> _PROBLEM_
Whatever the records hold, copy it exactly and completely.

Source data:
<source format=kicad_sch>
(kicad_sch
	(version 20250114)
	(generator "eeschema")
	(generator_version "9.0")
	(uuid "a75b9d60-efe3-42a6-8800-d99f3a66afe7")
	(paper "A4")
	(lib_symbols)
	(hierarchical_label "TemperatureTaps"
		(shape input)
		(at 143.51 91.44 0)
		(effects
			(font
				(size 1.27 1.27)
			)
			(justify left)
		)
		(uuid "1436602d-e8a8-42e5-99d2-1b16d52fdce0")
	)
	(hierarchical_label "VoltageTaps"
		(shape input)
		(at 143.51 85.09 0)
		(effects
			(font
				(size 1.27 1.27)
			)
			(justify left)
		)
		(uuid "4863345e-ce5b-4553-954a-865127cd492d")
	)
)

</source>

> _ANSWER TO THIS EXERCISE_
<source format=kicad_sch>
(kicad_sch
	(version 20250114)
	(generator "eeschema")
	(generator_version "9.0")
	(uuid "a75b9d60-efe3-42a6-8800-d99f3a66afe7")
	(paper "A4")
	(lib_symbols)
	(hierarchical_label "TemperatureTaps"
		(shape input)
		(at 143.51 91.44 0)
		(effects
			(font
				(size 1.27 1.27)
			)
			(justify left)
		)
		(uuid "1436602d-e8a8-42e5-99d2-1b16d52fdce0")
	)
	(hierarchical_label "VoltageTaps"
		(shape input)
		(at 143.51 85.09 0)
		(effects
			(font
				(size 1.27 1.27)
			)
			(justify left)
		)
		(uuid "4863345e-ce5b-4553-954a-865127cd492d")
	)
)

</source>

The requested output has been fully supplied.